• DIRECTIONS FOR THIS TASK
Without omitting anything, return the records precisely as given.

[SOURCE MATERIAL Boundary: Start]

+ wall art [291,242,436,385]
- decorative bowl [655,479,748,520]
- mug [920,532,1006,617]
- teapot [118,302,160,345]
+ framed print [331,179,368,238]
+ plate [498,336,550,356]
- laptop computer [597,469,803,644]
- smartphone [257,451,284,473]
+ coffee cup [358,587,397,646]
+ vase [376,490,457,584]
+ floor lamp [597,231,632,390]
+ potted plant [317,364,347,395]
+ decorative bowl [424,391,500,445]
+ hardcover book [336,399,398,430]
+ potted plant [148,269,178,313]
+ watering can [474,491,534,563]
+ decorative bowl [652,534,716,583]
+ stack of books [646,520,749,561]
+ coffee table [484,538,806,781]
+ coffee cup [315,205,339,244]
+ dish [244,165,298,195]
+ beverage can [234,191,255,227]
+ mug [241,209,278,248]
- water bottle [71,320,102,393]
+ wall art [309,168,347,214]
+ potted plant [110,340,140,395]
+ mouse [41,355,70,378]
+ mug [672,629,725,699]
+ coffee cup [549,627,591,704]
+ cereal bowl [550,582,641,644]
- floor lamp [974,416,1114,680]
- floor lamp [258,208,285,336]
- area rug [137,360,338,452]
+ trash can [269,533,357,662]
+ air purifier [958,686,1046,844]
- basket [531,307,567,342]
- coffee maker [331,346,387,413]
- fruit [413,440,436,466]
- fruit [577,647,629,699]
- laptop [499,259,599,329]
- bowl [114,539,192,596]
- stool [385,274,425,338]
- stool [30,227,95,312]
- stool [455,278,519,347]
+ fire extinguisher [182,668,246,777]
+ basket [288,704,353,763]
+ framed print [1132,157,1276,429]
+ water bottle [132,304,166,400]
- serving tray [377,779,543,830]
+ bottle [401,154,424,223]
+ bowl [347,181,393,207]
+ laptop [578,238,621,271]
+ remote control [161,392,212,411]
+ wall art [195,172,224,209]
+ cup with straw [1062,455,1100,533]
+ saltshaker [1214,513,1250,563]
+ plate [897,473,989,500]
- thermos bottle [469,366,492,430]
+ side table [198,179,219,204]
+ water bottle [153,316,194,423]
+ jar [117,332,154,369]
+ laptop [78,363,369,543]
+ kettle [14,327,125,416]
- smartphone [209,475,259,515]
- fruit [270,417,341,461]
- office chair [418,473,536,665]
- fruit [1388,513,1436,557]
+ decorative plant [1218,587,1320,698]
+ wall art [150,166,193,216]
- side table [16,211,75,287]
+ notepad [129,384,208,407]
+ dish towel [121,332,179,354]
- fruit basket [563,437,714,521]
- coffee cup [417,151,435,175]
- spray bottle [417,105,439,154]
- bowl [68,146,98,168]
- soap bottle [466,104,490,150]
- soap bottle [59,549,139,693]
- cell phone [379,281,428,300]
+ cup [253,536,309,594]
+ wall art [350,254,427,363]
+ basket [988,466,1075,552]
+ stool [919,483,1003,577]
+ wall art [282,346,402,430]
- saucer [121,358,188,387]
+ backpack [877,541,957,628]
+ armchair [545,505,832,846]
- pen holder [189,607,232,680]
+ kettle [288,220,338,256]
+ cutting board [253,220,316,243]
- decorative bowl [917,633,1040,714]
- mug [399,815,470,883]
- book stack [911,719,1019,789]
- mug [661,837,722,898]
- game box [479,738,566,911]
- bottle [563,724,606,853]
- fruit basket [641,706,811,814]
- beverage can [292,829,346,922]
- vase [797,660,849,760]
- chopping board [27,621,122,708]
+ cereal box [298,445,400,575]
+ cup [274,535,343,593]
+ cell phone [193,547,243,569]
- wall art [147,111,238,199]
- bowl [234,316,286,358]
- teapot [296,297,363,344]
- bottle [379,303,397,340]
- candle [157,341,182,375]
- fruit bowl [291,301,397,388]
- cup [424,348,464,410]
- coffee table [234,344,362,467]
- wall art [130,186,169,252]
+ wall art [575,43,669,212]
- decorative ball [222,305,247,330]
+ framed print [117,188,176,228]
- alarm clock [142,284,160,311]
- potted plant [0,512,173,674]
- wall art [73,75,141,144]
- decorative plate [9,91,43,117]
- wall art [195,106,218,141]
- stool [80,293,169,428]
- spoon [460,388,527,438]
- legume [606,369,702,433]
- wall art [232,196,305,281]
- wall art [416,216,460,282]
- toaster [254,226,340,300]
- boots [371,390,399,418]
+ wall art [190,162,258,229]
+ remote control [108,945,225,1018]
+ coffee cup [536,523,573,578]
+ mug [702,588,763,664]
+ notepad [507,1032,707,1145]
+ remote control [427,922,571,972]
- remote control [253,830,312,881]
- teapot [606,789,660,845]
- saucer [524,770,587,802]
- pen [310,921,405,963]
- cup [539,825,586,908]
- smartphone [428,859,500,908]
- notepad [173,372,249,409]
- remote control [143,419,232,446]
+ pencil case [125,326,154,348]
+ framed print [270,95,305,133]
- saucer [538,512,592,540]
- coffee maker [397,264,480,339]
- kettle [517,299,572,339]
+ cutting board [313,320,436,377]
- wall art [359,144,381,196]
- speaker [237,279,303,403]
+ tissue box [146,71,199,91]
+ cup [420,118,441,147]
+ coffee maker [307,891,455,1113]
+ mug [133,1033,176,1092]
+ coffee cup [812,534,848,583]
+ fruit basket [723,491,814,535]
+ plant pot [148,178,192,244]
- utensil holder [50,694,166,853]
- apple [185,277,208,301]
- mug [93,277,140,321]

[SOURCE MATERIAL Boundary: End]

• WRITTEN SOLUTION
+ wall art [291,242,436,385]
- decorative bowl [655,479,748,520]
- mug [920,532,1006,617]
- teapot [118,302,160,345]
+ framed print [331,179,368,238]
+ plate [498,336,550,356]
- laptop computer [597,469,803,644]
- smartphone [257,451,284,473]
+ coffee cup [358,587,397,646]
+ vase [376,490,457,584]
+ floor lamp [597,231,632,390]
+ potted plant [317,364,347,395]
+ decorative bowl [424,391,500,445]
+ hardcover book [336,399,398,430]
+ potted plant [148,269,178,313]
+ watering can [474,491,534,563]
+ decorative bowl [652,534,716,583]
+ stack of books [646,520,749,561]
+ coffee table [484,538,806,781]
+ coffee cup [315,205,339,244]
+ dish [244,165,298,195]
+ beverage can [234,191,255,227]
+ mug [241,209,278,248]
- water bottle [71,320,102,393]
+ wall art [309,168,347,214]
+ potted plant [110,340,140,395]
+ mouse [41,355,70,378]
+ mug [672,629,725,699]
+ coffee cup [549,627,591,704]
+ cereal bowl [550,582,641,644]
- floor lamp [974,416,1114,680]
- floor lamp [258,208,285,336]
- area rug [137,360,338,452]
+ trash can [269,533,357,662]
+ air purifier [958,686,1046,844]
- basket [531,307,567,342]
- coffee maker [331,346,387,413]
- fruit [413,440,436,466]
- fruit [577,647,629,699]
- laptop [499,259,599,329]
- bowl [114,539,192,596]
- stool [385,274,425,338]
- stool [30,227,95,312]
- stool [455,278,519,347]
+ fire extinguisher [182,668,246,777]
+ basket [288,704,353,763]
+ framed print [1132,157,1276,429]
+ water bottle [132,304,166,400]
- serving tray [377,779,543,830]
+ bottle [401,154,424,223]
+ bowl [347,181,393,207]
+ laptop [578,238,621,271]
+ remote control [161,392,212,411]
+ wall art [195,172,224,209]
+ cup with straw [1062,455,1100,533]
+ saltshaker [1214,513,1250,563]
+ plate [897,473,989,500]
- thermos bottle [469,366,492,430]
+ side table [198,179,219,204]
+ water bottle [153,316,194,423]
+ jar [117,332,154,369]
+ laptop [78,363,369,543]
+ kettle [14,327,125,416]
- smartphone [209,475,259,515]
- fruit [270,417,341,461]
- office chair [418,473,536,665]
- fruit [1388,513,1436,557]
+ decorative plant [1218,587,1320,698]
+ wall art [150,166,193,216]
- side table [16,211,75,287]
+ notepad [129,384,208,407]
+ dish towel [121,332,179,354]
- fruit basket [563,437,714,521]
- coffee cup [417,151,435,175]
- spray bottle [417,105,439,154]
- bowl [68,146,98,168]
- soap bottle [466,104,490,150]
- soap bottle [59,549,139,693]
- cell phone [379,281,428,300]
+ cup [253,536,309,594]
+ wall art [350,254,427,363]
+ basket [988,466,1075,552]
+ stool [919,483,1003,577]
+ wall art [282,346,402,430]
- saucer [121,358,188,387]
+ backpack [877,541,957,628]
+ armchair [545,505,832,846]
- pen holder [189,607,232,680]
+ kettle [288,220,338,256]
+ cutting board [253,220,316,243]
- decorative bowl [917,633,1040,714]
- mug [399,815,470,883]
- book stack [911,719,1019,789]
- mug [661,837,722,898]
- game box [479,738,566,911]
- bottle [563,724,606,853]
- fruit basket [641,706,811,814]
- beverage can [292,829,346,922]
- vase [797,660,849,760]
- chopping board [27,621,122,708]
+ cereal box [298,445,400,575]
+ cup [274,535,343,593]
+ cell phone [193,547,243,569]
- wall art [147,111,238,199]
- bowl [234,316,286,358]
- teapot [296,297,363,344]
- bottle [379,303,397,340]
- candle [157,341,182,375]
- fruit bowl [291,301,397,388]
- cup [424,348,464,410]
- coffee table [234,344,362,467]
- wall art [130,186,169,252]
+ wall art [575,43,669,212]
- decorative ball [222,305,247,330]
+ framed print [117,188,176,228]
- alarm clock [142,284,160,311]
- potted plant [0,512,173,674]
- wall art [73,75,141,144]
- decorative plate [9,91,43,117]
- wall art [195,106,218,141]
- stool [80,293,169,428]
- spoon [460,388,527,438]
- legume [606,369,702,433]
- wall art [232,196,305,281]
- wall art [416,216,460,282]
- toaster [254,226,340,300]
- boots [371,390,399,418]
+ wall art [190,162,258,229]
+ remote control [108,945,225,1018]
+ coffee cup [536,523,573,578]
+ mug [702,588,763,664]
+ notepad [507,1032,707,1145]
+ remote control [427,922,571,972]
- remote control [253,830,312,881]
- teapot [606,789,660,845]
- saucer [524,770,587,802]
- pen [310,921,405,963]
- cup [539,825,586,908]
- smartphone [428,859,500,908]
- notepad [173,372,249,409]
- remote control [143,419,232,446]
+ pencil case [125,326,154,348]
+ framed print [270,95,305,133]
- saucer [538,512,592,540]
- coffee maker [397,264,480,339]
- kettle [517,299,572,339]
+ cutting board [313,320,436,377]
- wall art [359,144,381,196]
- speaker [237,279,303,403]
+ tissue box [146,71,199,91]
+ cup [420,118,441,147]
+ coffee maker [307,891,455,1113]
+ mug [133,1033,176,1092]
+ coffee cup [812,534,848,583]
+ fruit basket [723,491,814,535]
+ plant pot [148,178,192,244]
- utensil holder [50,694,166,853]
- apple [185,277,208,301]
- mug [93,277,140,321]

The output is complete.